At his last news conference on Wednesday, outgoing US President Barack Obama, 55, said if America continued to be inclusive, giving equal opportunity to everyone, “Who knows who we’re going to have?”

world Updated: Jan 19, 2017 22:08 IST
Yashwant Raj
In this Jan. 18, 2017, photo, President Barack Obama taps the podium as he concludes his final presidential news conference in the briefing room of the White House in Washington.
In this Jan. 18, 2017, photo, President Barack Obama taps the podium as he concludes his final presidential news conference in the briefing room of the White House in Washington. (AP)

Reflecting on his election as the first black US president and the increasing racial and religious diversity in the country, President Barack Obama has said he believes the US will some day send a Hindu or a Jew to the White House. Or a woman, or a Latino.

The outgoing president also made clear he was not going away entirely as he planned to speak out if and when he saw “our core values” in danger, serving up a thinly veiled warning to president-elect Donald Trump and his team.

Taking questions at his last news conference on Wednesday Obama, 55, said if America continued to be inclusive, giving equal opportunity to everyone, “we’re going to have a woman president, we’re going to have a Latino president, and we’ll have a Jewish president, a Hindu president”.

“Who knows who we’re going to have?” he wrapped up the argument with the usual Obama flourish tailored to get a laugh, “I suspect we’ll have a whole bunch of mixed-up presidents at some point that nobody really knows what to call them.”

As reporters cracked up, expectedly, the context of his remarks couldn’t have been lost on anyone. The United States had passed up, once again, a chance to elect a woman as its president just a few weeks ago, someone Obama had campaigned for.

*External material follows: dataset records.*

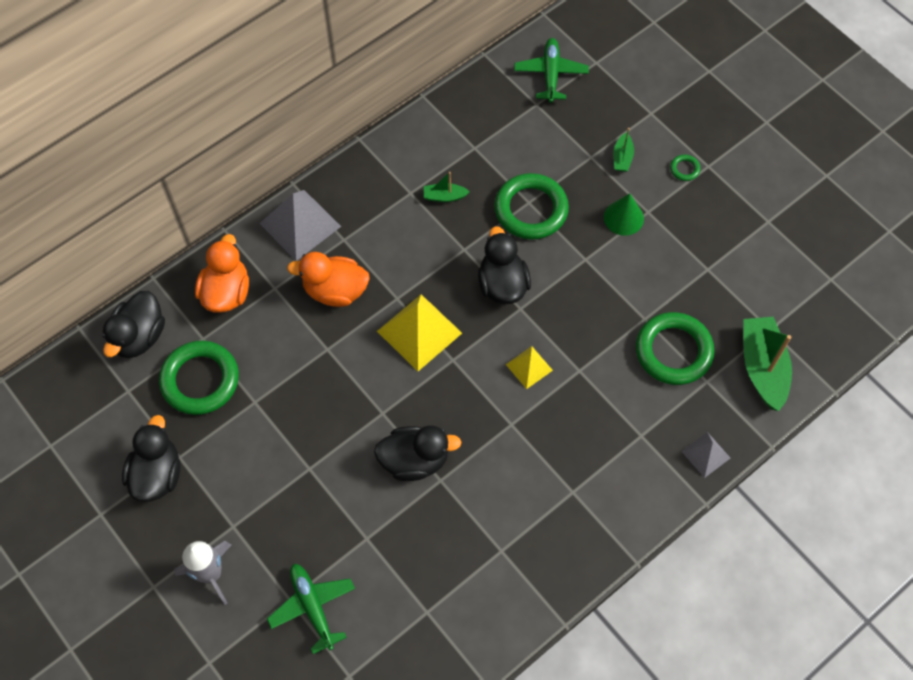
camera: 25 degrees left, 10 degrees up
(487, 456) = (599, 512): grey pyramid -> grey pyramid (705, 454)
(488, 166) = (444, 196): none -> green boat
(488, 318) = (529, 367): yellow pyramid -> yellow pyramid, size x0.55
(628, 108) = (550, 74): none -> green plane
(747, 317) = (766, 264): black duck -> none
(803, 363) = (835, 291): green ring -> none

The country took nearly 220 years since its first presidential election to elect an African American president, and as a Protestant-majority country it waited more than 170 years to pick its first Catholic president, John F Kennedy.

And, as Obama said, it has had no Jewish or Hindu person as president or even one from the Latino community, which is the largest minority community in the US now, overtaking African Americans. There are about 4 million Jews and an estimated 2.29 million Hindus in the US.

They have a long way to go. Tulsi Gabbard, a Democrat from Hawaii who became the first Hindu elected to the US Congress (the House of Representatives) in 2012, is often spoken as a leading prospect from this tiny religious minority.

Gabbard was joined in 2017 by three more Hindus, all Indian Americans — Rohit “Ro” Khanna, Pramila Jayapal and Raja Krishnamoorthi. Gabbard is not of Indian descent, although people often mistake her as one since she is a Hindu.

Any one of them could some day become president if, as Obama said while reflecting on his own election, America continued to give every citizen equal opportunity. “Inequality”, he said, is among a few things he worries about as he leaves office.